Variabel verdichtet und serienreif

Mit der variablen Verdichtung ist Nissans Motoreningenieuren ein Kunststück gelungen, an dem sich schon manch anderer Hersteller zuvor die Zähne ausgebissen hat. 2018 geht das Triebwerk bei der Tochter Infiniti in Serie.

Über einhundert Jahre hat der Verbrennungsmotor auf dem Buckel und eigentlich sollte man meinen, die Technik müsste inzwischen zu Ende entwickelt sein. Doch weit gefehlt: Immer weiter forschen und tüfteln die Motoreningenieure, und hin und wieder finden sie tatsächlich noch eine Stellschraube, um in Sachen Effizienz und/oder Leistung noch mehr aus den Triebwerken rauszuholen. Nahezu ein Quantensprung ist nun den Nissan-Technikern gelungen, die auf dem diesjährigen Wiener Motorensymposium den ersten Serienmotor mit variabler Verdichtung zeigten.
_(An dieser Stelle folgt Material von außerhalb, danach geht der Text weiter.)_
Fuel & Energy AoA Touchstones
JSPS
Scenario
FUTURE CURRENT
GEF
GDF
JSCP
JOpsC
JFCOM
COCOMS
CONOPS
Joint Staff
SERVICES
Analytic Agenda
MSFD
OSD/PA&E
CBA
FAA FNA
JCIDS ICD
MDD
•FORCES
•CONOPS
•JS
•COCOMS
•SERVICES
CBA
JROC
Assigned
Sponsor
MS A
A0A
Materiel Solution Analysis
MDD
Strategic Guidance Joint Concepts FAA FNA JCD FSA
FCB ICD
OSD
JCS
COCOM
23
Nissan ist dabei keineswegs der erste Hersteller, der sich mit der variablen Verdichtung beschäftigt. Saab hat um die Jahrtausendwende bereits einen Fünfzylinder-Prototypen vorgestellt, Mercedes hatte damit bei seinem „Diesotto“-Motor experimentiert, und das französische Unternehmen MCE-5 hatte 2009 in einem Peugeot 407 seinen Versuchsträger präsentiert. Doch zur Serienreife hat die Technik bislang keiner gebracht. Umso mehr darf der neue VC-T-Benzinmotor (das steht für „variable compression turbocharged“) der Japaner als Durchbruch gelten.
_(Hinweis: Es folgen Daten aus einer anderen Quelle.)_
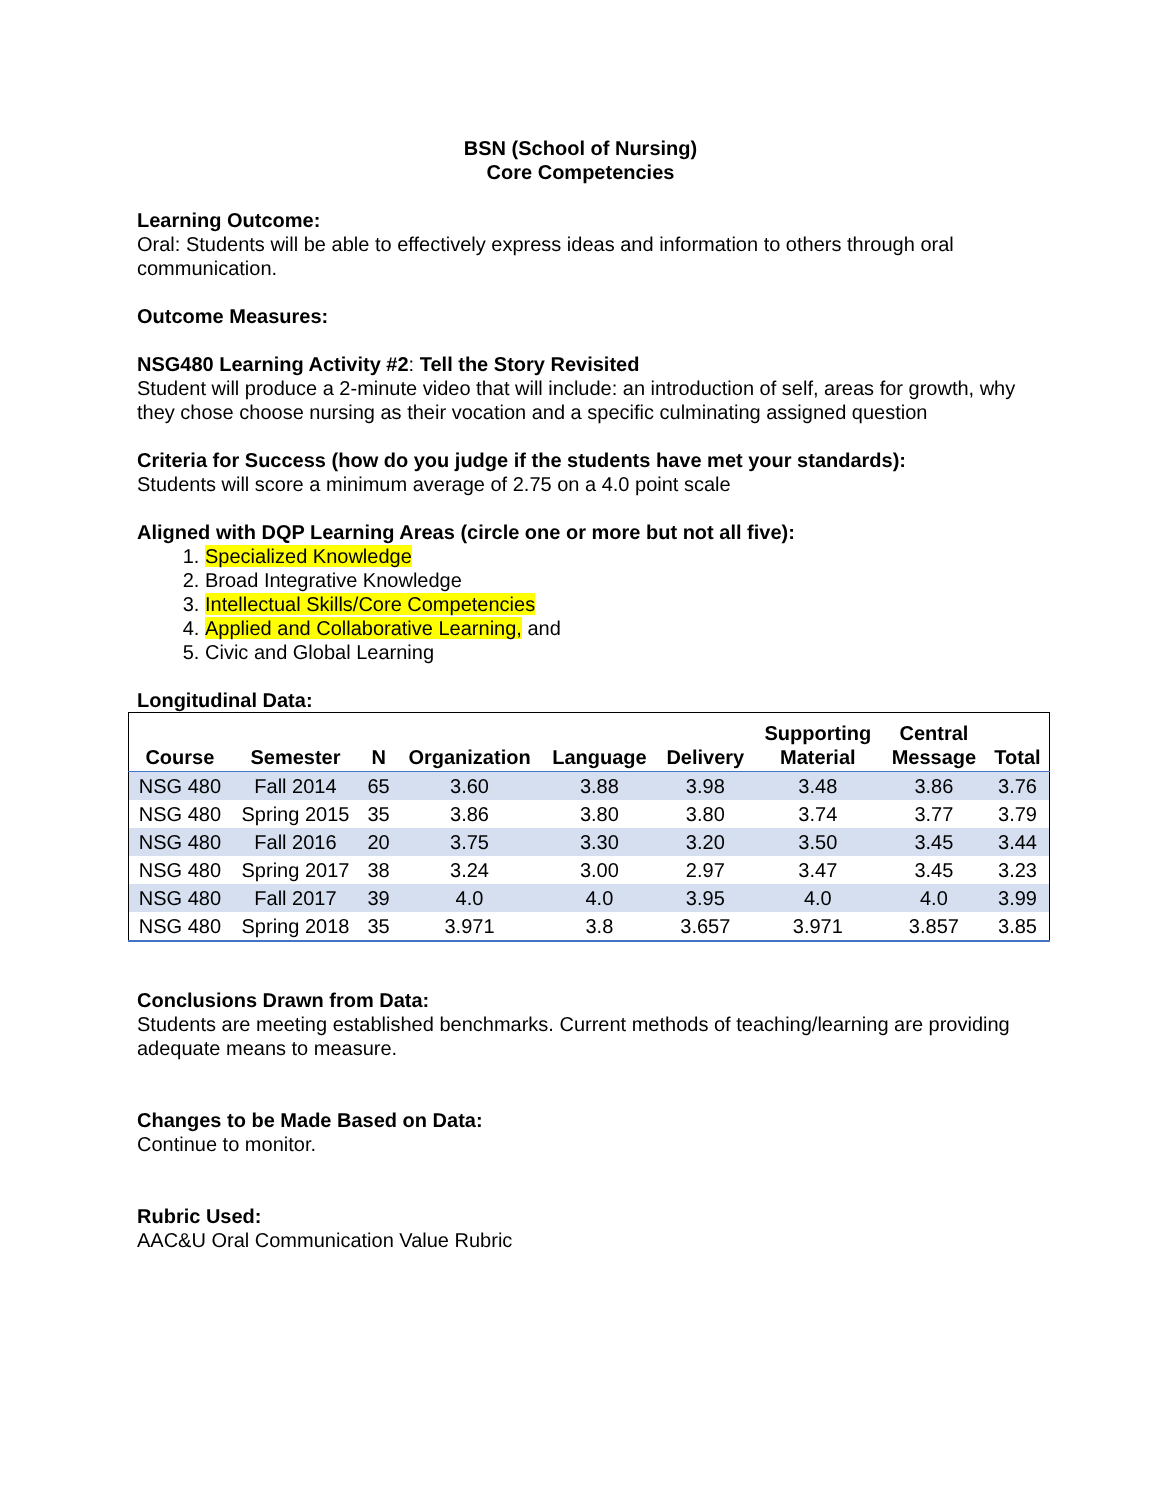BSN (School of Nursing)
Core Competencies
Learning Outcome:
Oral: Students will be able to effectively express ideas and information to others through oral communication.
Outcome Measures:
NSG480 Learning Activity #2: Tell the Story Revisited
Student will produce a 2-minute video that will include: an introduction of self, areas for growth, why they chose choose nursing as their vocation and a specific culminating assigned question
Criteria for Success (how do you judge if the students have met your standards):
Students will score a minimum average of 2.75 on a 4.0 point scale
Aligned with DQP Learning Areas (circle one or more but not all five):
1. Specialized Knowledge
2. Broad Integrative Knowledge
3. Intellectual Skills/Core Competencies
4. Applied and Collaborative Learning, and
5. Civic and Global Learning
Longitudinal Data:
| Course | Semester | N | Organization | Language | Delivery | Supporting Material | Central Message | Total |
| --- | --- | --- | --- | --- | --- | --- | --- | --- |
| NSG 480 | Fall 2014 | 65 | 3.60 | 3.88 | 3.98 | 3.48 | 3.86 | 3.76 |
| NSG 480 | Spring 2015 | 35 | 3.86 | 3.80 | 3.80 | 3.74 | 3.77 | 3.79 |
| NSG 480 | Fall 2016 | 20 | 3.75 | 3.30 | 3.20 | 3.50 | 3.45 | 3.44 |
| NSG 480 | Spring 2017 | 38 | 3.24 | 3.00 | 2.97 | 3.47 | 3.45 | 3.23 |
| NSG 480 | Fall 2017 | 39 | 4.0 | 4.0 | 3.95 | 4.0 | 4.0 | 3.99 |
| NSG 480 | Spring 2018 | 35 | 3.971 | 3.8 | 3.657 | 3.971 | 3.857 | 3.85 |
Conclusions Drawn from Data:
Students are meeting established benchmarks. Current methods of teaching/learning are providing adequate means to measure.
Changes to be Made Based on Data:
Continue to monitor.
Rubric Used:
AAC&U Oral Communication Value Rubric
Um die Tragweite dieser Erfindung zu verstehen, muss man sich allerdings ein wenig in die Niederungen technischer Feinheiten begeben: Grundsätzlich gibt das Verdichtungsverhältnis bei einem Verbrennungsmotor an, um wieviel das Luft-Gas-Gemisch in einem Zylinder zusammengepresst wird. Bei einer Verdichtung von 10:1 also auf ein Zehntel des zur Verfügung stehenden Brennraums. Ganz grob gesagt gilt: Je höher die Verdichtung, desto effizienter läuft ein Motor. Problematisch wird es allerdings unter Volllast, dann neigen hochverdichtende Ottomotoren gern zum Klopfen.
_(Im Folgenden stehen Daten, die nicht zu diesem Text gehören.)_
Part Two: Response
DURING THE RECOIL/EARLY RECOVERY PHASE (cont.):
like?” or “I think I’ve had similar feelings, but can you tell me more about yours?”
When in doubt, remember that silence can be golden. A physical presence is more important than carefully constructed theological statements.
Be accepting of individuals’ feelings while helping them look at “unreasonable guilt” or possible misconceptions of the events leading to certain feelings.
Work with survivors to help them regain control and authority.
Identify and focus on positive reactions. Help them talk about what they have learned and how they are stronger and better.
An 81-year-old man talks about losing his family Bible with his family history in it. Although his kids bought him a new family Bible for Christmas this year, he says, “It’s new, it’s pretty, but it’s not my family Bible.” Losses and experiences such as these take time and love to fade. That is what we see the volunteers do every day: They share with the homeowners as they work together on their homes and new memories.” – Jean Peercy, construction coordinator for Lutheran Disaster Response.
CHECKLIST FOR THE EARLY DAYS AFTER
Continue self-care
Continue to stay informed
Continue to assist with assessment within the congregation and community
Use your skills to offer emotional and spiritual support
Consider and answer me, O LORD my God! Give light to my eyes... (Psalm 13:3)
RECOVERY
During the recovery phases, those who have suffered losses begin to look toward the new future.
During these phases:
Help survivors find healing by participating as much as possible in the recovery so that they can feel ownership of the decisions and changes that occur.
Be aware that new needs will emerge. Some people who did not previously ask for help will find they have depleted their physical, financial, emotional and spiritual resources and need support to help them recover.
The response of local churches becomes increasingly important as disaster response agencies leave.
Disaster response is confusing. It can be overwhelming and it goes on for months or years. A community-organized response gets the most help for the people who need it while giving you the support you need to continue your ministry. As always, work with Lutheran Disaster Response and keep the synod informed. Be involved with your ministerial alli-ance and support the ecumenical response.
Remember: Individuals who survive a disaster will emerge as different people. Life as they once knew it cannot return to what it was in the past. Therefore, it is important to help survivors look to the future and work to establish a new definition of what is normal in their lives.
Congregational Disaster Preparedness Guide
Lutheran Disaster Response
Das fällt bei einem großvolumigen Acht- oder Zwölfzylinder, der sowieso die meiste Zeit nur auf Sparflamme läuft, natürlich weniger ins Gewicht, als bei modernen, hochgezüchteten Downsizing-Motoren, die mit wenig Hubraum und starker Aufladung häufig am Limit betrieben werden. Um der Klopfneigung entgegen zu wirken, werden sie meistens mit geringerer Verdichtung betrieben, was wiederum im Teillast-Bereich, also wenn nicht die volle Kraft abgefragt wird, den Verbrauch erhöht. Genau dieses Dilemma will Nissan nun mit der variablen Verdichtung gelöst haben: Je nach Bedarf, kann das Verdichtungsverhältnis des turbogeladenen VC-T-Vierzylinders stufenlos verändert werden.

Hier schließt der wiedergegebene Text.